▶ [EXERCISE DIRECTIONS]:
Give back, unchanged, the lines of the listing below starting at the line containing "Spec: line order" and ending at the line containing "-0.001157, 0.503028, 0.099445]]", both included.
SUPPLIED DATA START
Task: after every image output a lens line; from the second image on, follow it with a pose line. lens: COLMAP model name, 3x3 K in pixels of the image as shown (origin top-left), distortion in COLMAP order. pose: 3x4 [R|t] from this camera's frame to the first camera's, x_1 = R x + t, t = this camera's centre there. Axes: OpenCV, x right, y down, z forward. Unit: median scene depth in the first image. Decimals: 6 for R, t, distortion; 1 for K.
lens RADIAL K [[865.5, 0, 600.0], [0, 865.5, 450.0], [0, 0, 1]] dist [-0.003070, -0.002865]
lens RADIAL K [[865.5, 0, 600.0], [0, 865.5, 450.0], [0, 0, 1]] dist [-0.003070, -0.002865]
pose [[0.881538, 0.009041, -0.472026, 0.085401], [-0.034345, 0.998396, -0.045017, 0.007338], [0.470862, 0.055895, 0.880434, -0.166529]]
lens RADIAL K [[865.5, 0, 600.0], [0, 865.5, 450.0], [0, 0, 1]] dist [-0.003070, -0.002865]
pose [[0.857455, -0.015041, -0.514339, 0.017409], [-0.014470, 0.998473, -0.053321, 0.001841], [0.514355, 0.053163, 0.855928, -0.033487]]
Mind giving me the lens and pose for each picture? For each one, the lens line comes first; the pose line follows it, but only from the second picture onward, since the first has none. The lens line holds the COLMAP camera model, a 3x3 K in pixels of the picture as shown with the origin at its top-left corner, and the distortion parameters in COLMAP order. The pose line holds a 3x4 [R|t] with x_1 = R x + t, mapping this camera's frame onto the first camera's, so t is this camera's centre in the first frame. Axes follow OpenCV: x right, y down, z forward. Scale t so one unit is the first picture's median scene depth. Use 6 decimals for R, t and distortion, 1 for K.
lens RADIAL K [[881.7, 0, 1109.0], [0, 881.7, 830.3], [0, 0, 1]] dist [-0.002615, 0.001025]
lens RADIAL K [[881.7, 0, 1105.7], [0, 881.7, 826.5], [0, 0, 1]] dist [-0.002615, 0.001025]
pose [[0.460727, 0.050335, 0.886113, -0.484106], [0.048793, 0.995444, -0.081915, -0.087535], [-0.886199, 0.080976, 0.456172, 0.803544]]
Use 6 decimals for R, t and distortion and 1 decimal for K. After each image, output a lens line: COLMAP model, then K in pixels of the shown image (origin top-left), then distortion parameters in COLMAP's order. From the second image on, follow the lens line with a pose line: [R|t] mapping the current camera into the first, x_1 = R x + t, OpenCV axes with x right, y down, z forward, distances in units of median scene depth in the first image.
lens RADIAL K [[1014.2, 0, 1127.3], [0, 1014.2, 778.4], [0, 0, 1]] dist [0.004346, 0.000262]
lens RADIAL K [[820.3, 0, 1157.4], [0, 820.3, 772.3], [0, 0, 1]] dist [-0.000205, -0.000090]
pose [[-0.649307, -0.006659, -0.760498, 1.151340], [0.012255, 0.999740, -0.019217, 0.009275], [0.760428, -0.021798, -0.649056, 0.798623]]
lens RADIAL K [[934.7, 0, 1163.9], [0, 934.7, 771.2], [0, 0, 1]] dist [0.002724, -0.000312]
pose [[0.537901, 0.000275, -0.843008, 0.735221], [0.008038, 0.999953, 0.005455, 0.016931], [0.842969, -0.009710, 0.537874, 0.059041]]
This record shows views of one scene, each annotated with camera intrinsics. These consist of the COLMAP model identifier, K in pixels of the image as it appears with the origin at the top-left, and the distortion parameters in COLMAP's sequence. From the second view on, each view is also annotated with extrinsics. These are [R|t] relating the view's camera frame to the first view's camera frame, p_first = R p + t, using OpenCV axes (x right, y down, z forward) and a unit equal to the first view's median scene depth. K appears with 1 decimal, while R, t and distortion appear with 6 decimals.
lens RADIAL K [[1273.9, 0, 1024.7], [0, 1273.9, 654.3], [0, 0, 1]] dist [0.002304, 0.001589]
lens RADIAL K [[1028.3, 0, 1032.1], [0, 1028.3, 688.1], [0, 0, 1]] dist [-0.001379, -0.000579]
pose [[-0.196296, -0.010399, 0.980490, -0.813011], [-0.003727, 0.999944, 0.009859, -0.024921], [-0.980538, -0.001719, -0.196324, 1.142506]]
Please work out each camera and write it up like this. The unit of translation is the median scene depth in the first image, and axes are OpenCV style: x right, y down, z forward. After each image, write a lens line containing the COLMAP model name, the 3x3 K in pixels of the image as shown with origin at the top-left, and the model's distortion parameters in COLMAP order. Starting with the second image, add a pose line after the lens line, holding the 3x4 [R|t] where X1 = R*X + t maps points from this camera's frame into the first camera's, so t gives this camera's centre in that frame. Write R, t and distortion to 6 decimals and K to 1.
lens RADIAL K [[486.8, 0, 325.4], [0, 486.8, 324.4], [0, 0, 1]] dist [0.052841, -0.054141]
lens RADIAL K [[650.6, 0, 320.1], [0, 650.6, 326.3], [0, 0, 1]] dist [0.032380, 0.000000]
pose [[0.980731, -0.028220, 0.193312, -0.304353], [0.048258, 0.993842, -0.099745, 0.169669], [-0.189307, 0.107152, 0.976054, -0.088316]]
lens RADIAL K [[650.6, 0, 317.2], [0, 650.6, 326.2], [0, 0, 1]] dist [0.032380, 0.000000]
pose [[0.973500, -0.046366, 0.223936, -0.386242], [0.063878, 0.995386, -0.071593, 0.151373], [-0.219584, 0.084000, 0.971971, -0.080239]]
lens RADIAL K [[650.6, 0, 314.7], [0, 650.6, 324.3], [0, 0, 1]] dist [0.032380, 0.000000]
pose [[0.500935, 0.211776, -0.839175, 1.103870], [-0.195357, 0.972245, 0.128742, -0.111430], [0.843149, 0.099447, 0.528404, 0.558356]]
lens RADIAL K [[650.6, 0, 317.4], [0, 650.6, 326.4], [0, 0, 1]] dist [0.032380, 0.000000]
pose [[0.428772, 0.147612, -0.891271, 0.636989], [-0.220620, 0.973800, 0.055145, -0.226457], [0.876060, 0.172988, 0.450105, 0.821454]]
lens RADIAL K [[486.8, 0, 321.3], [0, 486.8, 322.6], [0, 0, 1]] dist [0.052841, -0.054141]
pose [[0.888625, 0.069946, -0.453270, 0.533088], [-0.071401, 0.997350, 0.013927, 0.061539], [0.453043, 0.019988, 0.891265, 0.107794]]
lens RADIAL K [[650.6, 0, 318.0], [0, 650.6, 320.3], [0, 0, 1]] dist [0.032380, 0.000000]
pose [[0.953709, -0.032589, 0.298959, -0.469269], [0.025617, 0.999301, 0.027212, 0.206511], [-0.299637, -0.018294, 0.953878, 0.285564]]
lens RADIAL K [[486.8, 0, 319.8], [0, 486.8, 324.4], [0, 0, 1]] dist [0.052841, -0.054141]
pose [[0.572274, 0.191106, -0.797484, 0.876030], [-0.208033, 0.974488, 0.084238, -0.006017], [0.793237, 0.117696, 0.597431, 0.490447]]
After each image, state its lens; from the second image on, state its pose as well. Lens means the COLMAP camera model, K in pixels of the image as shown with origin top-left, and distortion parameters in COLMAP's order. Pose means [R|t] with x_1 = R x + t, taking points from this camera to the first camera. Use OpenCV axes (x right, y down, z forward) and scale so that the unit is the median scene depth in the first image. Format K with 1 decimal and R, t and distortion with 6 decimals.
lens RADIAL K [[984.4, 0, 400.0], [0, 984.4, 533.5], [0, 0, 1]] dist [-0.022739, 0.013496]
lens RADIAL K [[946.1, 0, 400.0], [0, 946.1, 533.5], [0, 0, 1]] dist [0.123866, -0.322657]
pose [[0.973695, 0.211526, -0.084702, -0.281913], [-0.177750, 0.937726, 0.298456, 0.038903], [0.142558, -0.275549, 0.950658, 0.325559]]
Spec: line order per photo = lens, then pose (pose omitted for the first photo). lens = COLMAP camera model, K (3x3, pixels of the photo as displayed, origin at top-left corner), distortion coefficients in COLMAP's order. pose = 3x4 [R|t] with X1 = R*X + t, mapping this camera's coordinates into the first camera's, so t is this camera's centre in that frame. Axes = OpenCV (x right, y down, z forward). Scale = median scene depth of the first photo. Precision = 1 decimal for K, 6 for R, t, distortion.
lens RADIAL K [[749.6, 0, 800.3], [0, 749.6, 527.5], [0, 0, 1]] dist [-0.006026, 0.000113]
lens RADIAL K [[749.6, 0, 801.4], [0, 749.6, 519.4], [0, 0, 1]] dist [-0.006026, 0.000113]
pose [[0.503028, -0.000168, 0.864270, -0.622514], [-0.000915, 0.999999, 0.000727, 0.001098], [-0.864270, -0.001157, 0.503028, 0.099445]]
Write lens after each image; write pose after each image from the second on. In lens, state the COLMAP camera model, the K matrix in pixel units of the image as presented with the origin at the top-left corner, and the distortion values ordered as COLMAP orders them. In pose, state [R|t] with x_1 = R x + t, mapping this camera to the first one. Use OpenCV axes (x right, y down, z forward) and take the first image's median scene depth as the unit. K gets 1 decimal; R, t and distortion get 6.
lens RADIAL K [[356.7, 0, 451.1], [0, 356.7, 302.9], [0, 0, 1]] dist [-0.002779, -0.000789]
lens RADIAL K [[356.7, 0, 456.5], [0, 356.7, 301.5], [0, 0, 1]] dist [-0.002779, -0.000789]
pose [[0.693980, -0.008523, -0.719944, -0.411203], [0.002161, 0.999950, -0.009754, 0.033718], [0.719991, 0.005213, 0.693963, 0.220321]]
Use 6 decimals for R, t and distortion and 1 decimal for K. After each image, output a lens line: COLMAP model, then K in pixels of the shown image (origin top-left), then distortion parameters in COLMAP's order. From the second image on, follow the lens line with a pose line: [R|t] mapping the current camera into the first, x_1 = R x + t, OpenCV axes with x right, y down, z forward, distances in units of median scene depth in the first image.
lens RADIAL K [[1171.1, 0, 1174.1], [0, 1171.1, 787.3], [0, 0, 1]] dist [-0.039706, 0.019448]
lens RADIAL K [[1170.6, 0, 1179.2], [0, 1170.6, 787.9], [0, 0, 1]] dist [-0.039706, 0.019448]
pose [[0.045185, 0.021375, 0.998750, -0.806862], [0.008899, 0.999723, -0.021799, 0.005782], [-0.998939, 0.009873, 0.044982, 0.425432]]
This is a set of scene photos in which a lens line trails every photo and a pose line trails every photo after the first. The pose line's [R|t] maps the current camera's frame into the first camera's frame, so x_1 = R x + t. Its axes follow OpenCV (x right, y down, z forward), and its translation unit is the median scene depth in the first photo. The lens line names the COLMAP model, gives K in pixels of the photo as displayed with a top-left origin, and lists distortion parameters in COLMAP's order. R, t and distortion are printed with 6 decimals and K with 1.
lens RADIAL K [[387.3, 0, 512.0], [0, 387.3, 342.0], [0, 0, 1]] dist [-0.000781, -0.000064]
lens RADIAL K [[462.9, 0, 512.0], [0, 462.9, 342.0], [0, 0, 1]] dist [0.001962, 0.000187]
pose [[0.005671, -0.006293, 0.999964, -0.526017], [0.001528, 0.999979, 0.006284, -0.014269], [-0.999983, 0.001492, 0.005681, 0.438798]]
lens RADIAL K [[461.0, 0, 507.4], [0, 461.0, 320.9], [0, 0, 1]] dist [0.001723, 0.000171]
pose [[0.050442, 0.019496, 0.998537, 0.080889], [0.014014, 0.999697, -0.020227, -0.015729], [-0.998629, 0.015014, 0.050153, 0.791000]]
SUPPLIED DATA END
▶ [COMPLETED EXERCISE]:
Spec: line order per photo = lens, then pose (pose omitted for the first photo). lens = COLMAP camera model, K (3x3, pixels of the photo as displayed, origin at top-left corner), distortion coefficients in COLMAP's order. pose = 3x4 [R|t] with X1 = R*X + t, mapping this camera's coordinates into the first camera's, so t is this camera's centre in that frame. Axes = OpenCV (x right, y down, z forward). Scale = median scene depth of the first photo. Precision = 1 decimal for K, 6 for R, t, distortion.
lens RADIAL K [[749.6, 0, 800.3], [0, 749.6, 527.5], [0, 0, 1]] dist [-0.006026, 0.000113]
lens RADIAL K [[749.6, 0, 801.4], [0, 749.6, 519.4], [0, 0, 1]] dist [-0.006026, 0.000113]
pose [[0.503028, -0.000168, 0.864270, -0.622514], [-0.000915, 0.999999, 0.000727, 0.001098], [-0.864270, -0.001157, 0.503028, 0.099445]]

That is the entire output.